_Task statement:_ Reproduce, character for character, the lines below from the first through the one with "middle pip: (326, 221)". Leave pictures out.

Pictured people or hands with joints:
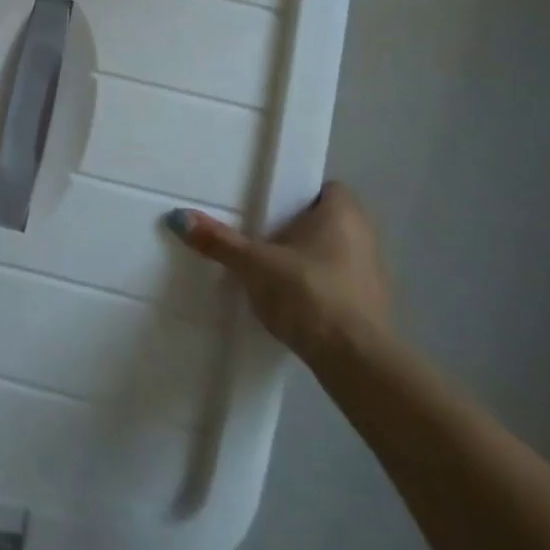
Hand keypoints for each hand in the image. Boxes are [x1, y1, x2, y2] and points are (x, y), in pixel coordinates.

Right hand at [167, 183, 389, 363]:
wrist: (355, 362)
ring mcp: (371, 275)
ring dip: (306, 258)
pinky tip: (289, 299)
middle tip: (259, 230)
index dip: (298, 192)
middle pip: (326, 221)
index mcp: (343, 213)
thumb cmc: (309, 293)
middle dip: (296, 226)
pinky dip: (316, 286)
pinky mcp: (370, 309)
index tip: (269, 201)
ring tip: (268, 266)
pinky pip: (337, 283)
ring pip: (332, 253)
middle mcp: (364, 236)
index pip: (324, 188)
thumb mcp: (254, 264)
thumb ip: (219, 241)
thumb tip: (178, 217)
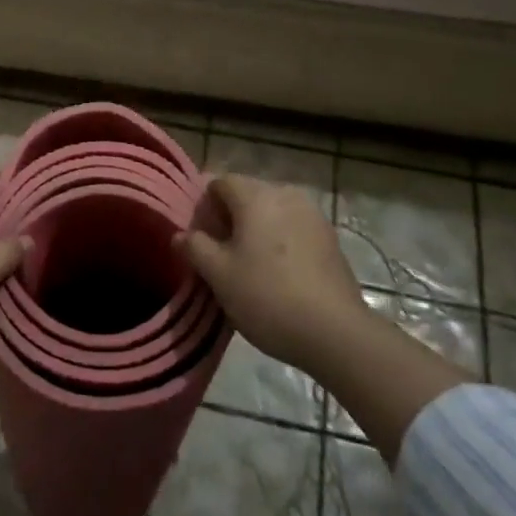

_Your response:_
Hand keypoints for each hand in the image. Boxes are [x1, y1, x2, y2] and points are (x, y), in pixel coordinates.

Right hand at [167, 183, 389, 363]:
wrist: (355, 362)
ring mcp: (371, 275)
ring dip: (306, 258)
pinky tip: (289, 299)
middle tip: (259, 230)
index dip: (298, 192)
middle pip: (326, 221)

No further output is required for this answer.